- [What you need to do]: Repeat exactly the lines of the entries below from the one with "(see www.sssuk.org)." through the one with "meeting Richard in", both ends included, and nothing else.

** Opening Listed records block **

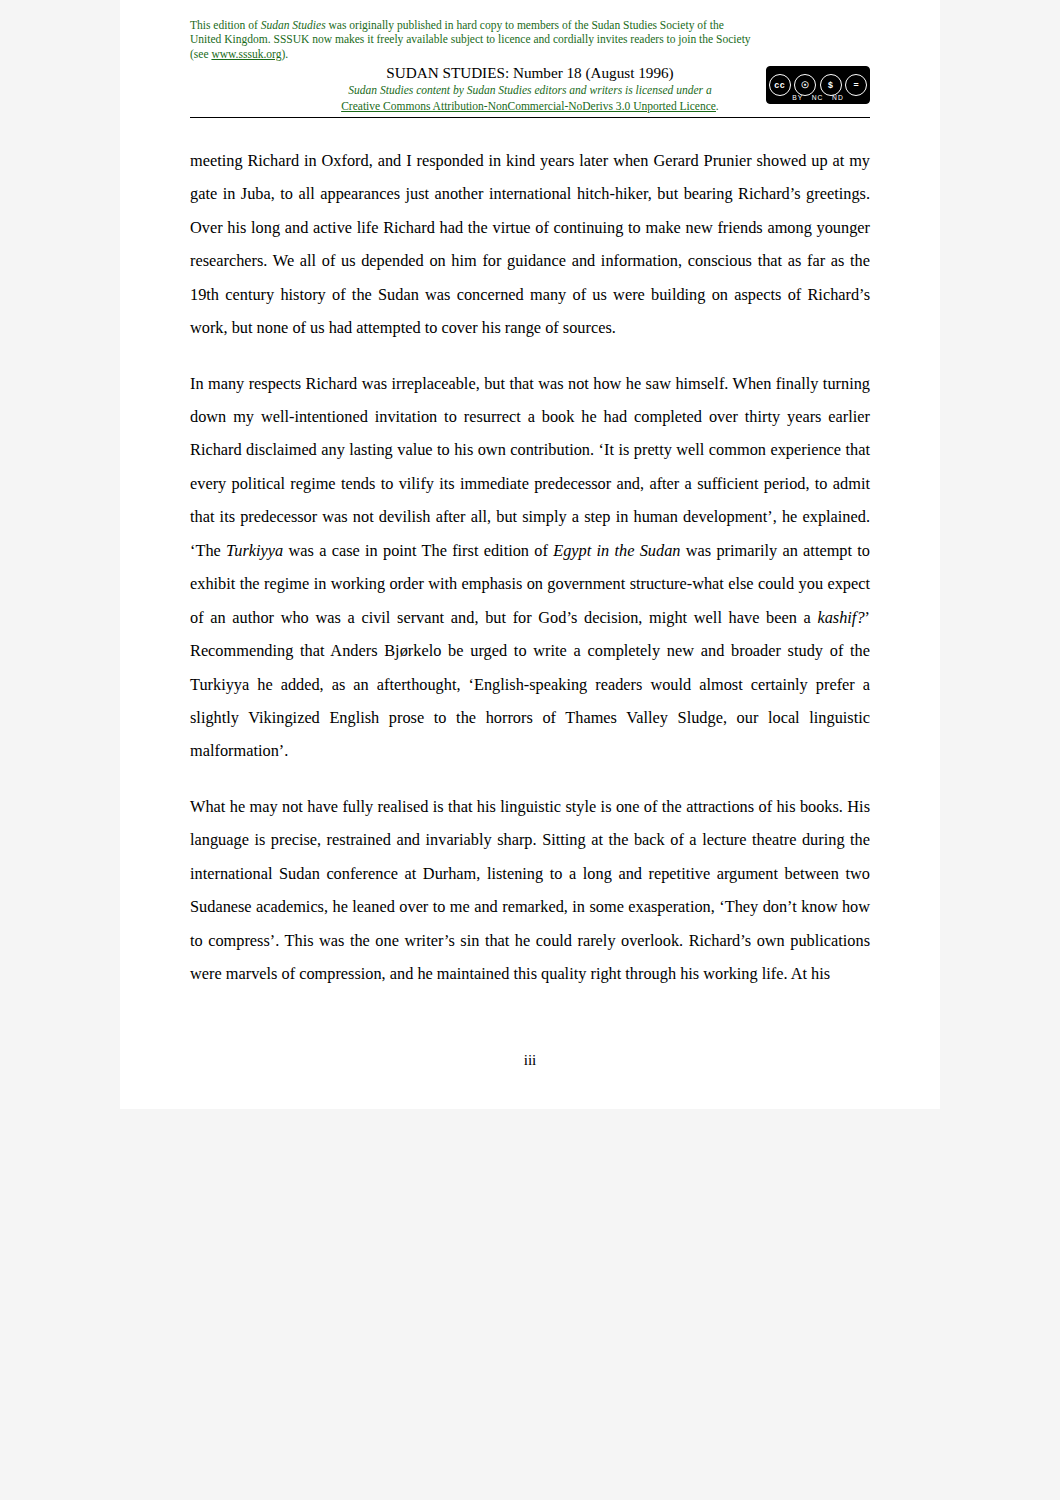This edition of Sudan Studies was originally published in hard copy to members of the Sudan Studies Society of the
United Kingdom. SSSUK now makes it freely available subject to licence and cordially invites readers to join the Society
(see www.sssuk.org).
SUDAN STUDIES: Number 18 (August 1996)
Sudan Studies content by Sudan Studies editors and writers is licensed under a
Creative Commons Attribution-NonCommercial-NoDerivs 3.0 Unported Licence.
cc☉$=
BY NC ND
meeting Richard in Oxford, and I responded in kind years later when Gerard Prunier showed up at my gate in Juba, to all appearances just another international hitch-hiker, but bearing Richard’s greetings. Over his long and active life Richard had the virtue of continuing to make new friends among younger researchers. We all of us depended on him for guidance and information, conscious that as far as the 19th century history of the Sudan was concerned many of us were building on aspects of Richard’s work, but none of us had attempted to cover his range of sources.
In many respects Richard was irreplaceable, but that was not how he saw himself. When finally turning down my well-intentioned invitation to resurrect a book he had completed over thirty years earlier Richard disclaimed any lasting value to his own contribution. ‘It is pretty well common experience that every political regime tends to vilify its immediate predecessor and, after a sufficient period, to admit that its predecessor was not devilish after all, but simply a step in human development’, he explained. ‘The Turkiyya was a case in point The first edition of Egypt in the Sudan was primarily an attempt to exhibit the regime in working order with emphasis on government structure-what else could you expect of an author who was a civil servant and, but for God’s decision, might well have been a kashif?’ Recommending that Anders Bjørkelo be urged to write a completely new and broader study of the Turkiyya he added, as an afterthought, ‘English-speaking readers would almost certainly prefer a slightly Vikingized English prose to the horrors of Thames Valley Sludge, our local linguistic malformation’.
What he may not have fully realised is that his linguistic style is one of the attractions of his books. His language is precise, restrained and invariably sharp. Sitting at the back of a lecture theatre during the international Sudan conference at Durham, listening to a long and repetitive argument between two Sudanese academics, he leaned over to me and remarked, in some exasperation, ‘They don’t know how to compress’. This was the one writer’s sin that he could rarely overlook. Richard’s own publications were marvels of compression, and he maintained this quality right through his working life. At his
iii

** Closing Listed records block **

- [Problem solution]:
(see www.sssuk.org).
SUDAN STUDIES: Number 18 (August 1996)
Sudan Studies content by Sudan Studies editors and writers is licensed under a
Creative Commons Attribution-NonCommercial-NoDerivs 3.0 Unported Licence.
cc☉$=
BY NC ND
meeting Richard in Oxford, and I responded in kind years later when Gerard Prunier showed up at my gate in Juba, to all appearances just another international hitch-hiker, but bearing Richard’s greetings. Over his long and active life Richard had the virtue of continuing to make new friends among younger researchers. We all of us depended on him for guidance and information, conscious that as far as the 19th century history of the Sudan was concerned many of us were building on aspects of Richard’s work, but none of us had attempted to cover his range of sources.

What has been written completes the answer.